Purpose: : EG-Mirotin® is a novel therapeutics for diabetic retinopathy. We investigated the therapeutic effects and mechanisms of EG-Mirotin® using oxygen induced retinopathy (OIR) model. It was assessed in a viewpoint of histopathology; pericyte coverage, astrocyte recruitment and vascular network remodeling.
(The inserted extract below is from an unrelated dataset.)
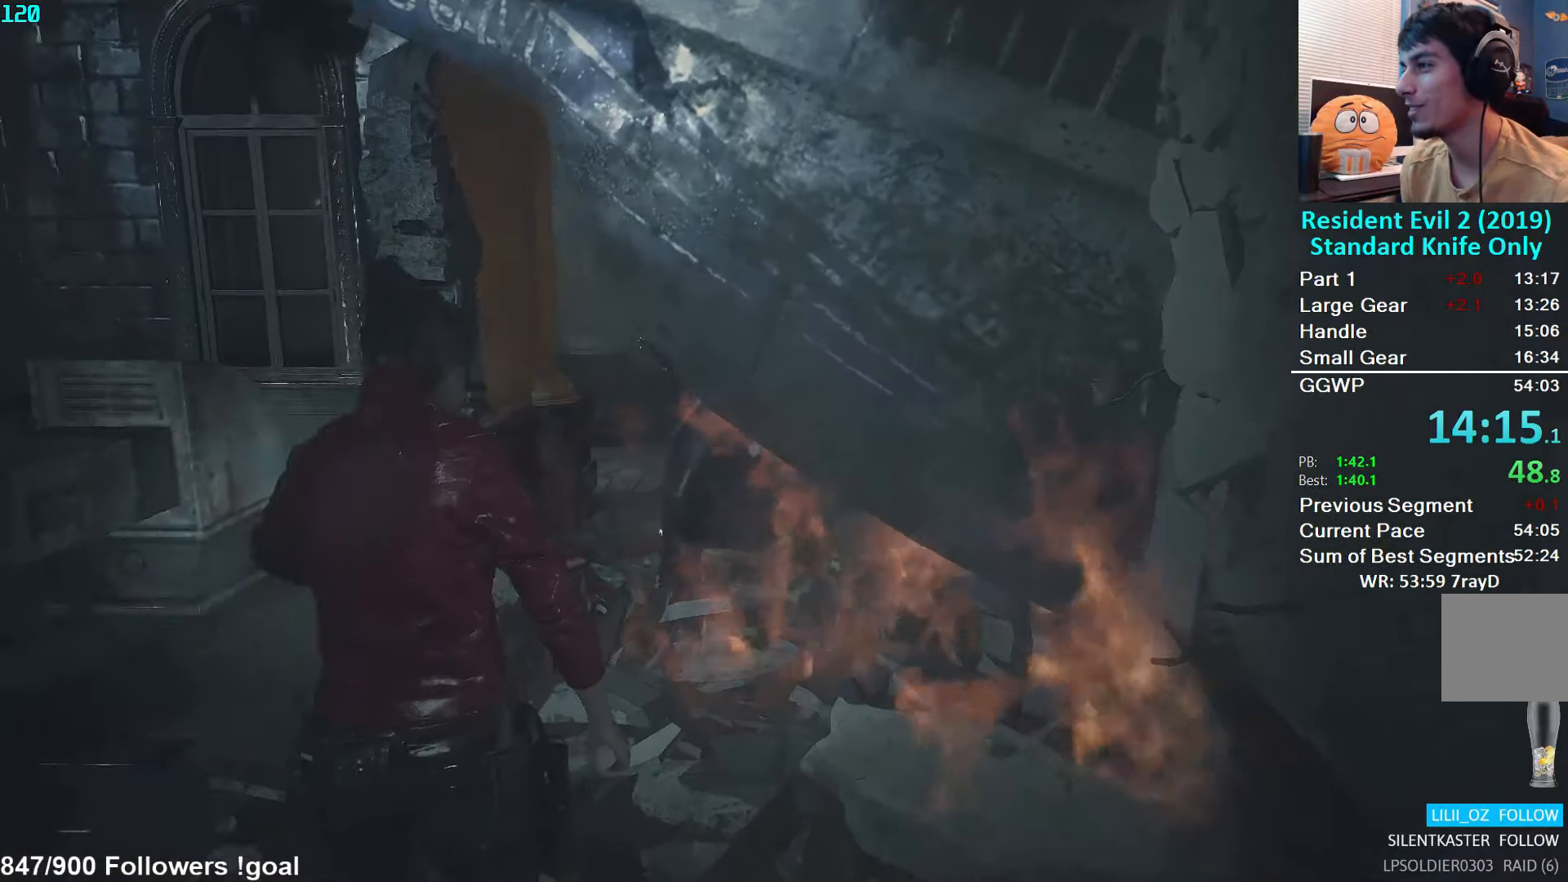
{"buttons": [], "left_stick": "center", "right_stick": "center", "events": [[316, "left_stick", "center"]]}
Methods: : OIR was induced in C57BL/6 mice by exposure to 75% oxygen. OIR and control pups respectively received EG-Mirotin® (10 ug/kg/day, intraperitoneal) and saline for 5 days. The vascular responses were examined immunocytochemically using retinal wholemounts labeled with endothelial (Isolectin-B4), pericyte (NG2) markers and systemic perfusion with fluorescence dye (FITC).

Results: : OIR resulted in the increase of dysfunctional vessels and avascular areas in retina. Central and mid-peripheral vessels in OIR retina were not or partially perfused, thus it was induced broad avascular lesions. Meanwhile, the administration of EG-Mirotin® in OIR mice showed a decrease of retinopathy score and avascular area. In isolectin-B4 and FITC double staining, the number of non-functional vessels, which stained with isolectin-B4 but were not perfused by FITC, was decreased by EG-Mirotin®. The shape of retinal vascular networks was changed closely to normal in the cohort. Pericytes, found in close proximity to vessels, were hardly observed in the central inner layer of OIR retina. Peri- and inter-vascular distribution of astrocyte also rarely observed in the same area. However, the vessels, distributed in an inner retina, of EG-Mirotin® treated retina were completely covered by pericytes and interacted with the many processes of astrocyte. Pericyte ensheathment and astrocyte interaction with micro-vessels in EG-Mirotin® treated retina were quantitatively similar with normal retina.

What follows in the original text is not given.